EXTRACTED INFORMATION START

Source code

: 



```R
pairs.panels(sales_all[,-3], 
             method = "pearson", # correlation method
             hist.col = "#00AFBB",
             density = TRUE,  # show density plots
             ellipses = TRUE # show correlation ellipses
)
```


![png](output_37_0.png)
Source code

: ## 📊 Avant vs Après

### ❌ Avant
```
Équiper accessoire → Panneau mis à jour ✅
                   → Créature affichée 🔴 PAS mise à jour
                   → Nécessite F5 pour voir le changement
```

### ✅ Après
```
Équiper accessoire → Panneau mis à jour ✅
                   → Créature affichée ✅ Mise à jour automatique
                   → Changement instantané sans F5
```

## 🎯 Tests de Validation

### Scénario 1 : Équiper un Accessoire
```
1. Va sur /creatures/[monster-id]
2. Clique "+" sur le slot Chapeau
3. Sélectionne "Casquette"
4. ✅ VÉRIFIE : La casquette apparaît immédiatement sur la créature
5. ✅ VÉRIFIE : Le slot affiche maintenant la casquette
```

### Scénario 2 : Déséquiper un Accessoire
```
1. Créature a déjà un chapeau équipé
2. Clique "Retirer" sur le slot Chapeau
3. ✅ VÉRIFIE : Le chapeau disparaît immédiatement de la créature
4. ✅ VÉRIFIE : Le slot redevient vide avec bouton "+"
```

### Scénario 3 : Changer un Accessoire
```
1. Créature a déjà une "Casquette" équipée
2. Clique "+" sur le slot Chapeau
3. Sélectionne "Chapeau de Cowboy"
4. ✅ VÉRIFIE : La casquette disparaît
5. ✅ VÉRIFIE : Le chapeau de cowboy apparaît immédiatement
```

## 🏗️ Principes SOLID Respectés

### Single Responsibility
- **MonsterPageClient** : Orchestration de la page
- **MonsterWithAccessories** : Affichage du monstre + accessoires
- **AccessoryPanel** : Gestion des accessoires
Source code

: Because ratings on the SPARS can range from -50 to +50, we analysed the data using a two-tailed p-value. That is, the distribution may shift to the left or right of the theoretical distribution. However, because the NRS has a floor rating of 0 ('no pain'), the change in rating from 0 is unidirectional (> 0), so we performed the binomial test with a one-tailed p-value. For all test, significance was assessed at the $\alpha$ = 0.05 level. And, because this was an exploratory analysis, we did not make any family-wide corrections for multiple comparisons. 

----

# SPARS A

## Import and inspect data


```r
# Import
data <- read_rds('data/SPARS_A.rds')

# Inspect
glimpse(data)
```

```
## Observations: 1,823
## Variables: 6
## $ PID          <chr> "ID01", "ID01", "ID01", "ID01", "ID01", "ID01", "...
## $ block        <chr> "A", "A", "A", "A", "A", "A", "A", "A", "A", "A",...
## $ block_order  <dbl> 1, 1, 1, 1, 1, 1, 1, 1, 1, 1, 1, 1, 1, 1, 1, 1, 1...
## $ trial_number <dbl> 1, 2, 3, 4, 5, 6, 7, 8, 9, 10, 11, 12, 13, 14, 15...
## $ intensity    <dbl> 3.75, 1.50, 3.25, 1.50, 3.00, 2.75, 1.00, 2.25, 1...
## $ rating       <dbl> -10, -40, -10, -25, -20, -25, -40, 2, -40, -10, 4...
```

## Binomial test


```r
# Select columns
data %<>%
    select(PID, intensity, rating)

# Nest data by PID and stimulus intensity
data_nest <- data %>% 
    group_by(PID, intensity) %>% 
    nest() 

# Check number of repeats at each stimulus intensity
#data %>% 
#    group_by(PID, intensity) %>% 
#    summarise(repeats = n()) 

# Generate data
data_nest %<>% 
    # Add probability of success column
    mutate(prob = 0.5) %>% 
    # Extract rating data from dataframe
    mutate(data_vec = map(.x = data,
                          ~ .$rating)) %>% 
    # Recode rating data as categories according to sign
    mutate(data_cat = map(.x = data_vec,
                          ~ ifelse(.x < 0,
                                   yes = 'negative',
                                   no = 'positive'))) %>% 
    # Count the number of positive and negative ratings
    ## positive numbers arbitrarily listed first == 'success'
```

EXTRACTED INFORMATION END

Among the lines above, which ones hold the string "success"? Show them.

• **ANSWER SECTION**:
    # Add probability of success column
    ## positive numbers arbitrarily listed first == 'success'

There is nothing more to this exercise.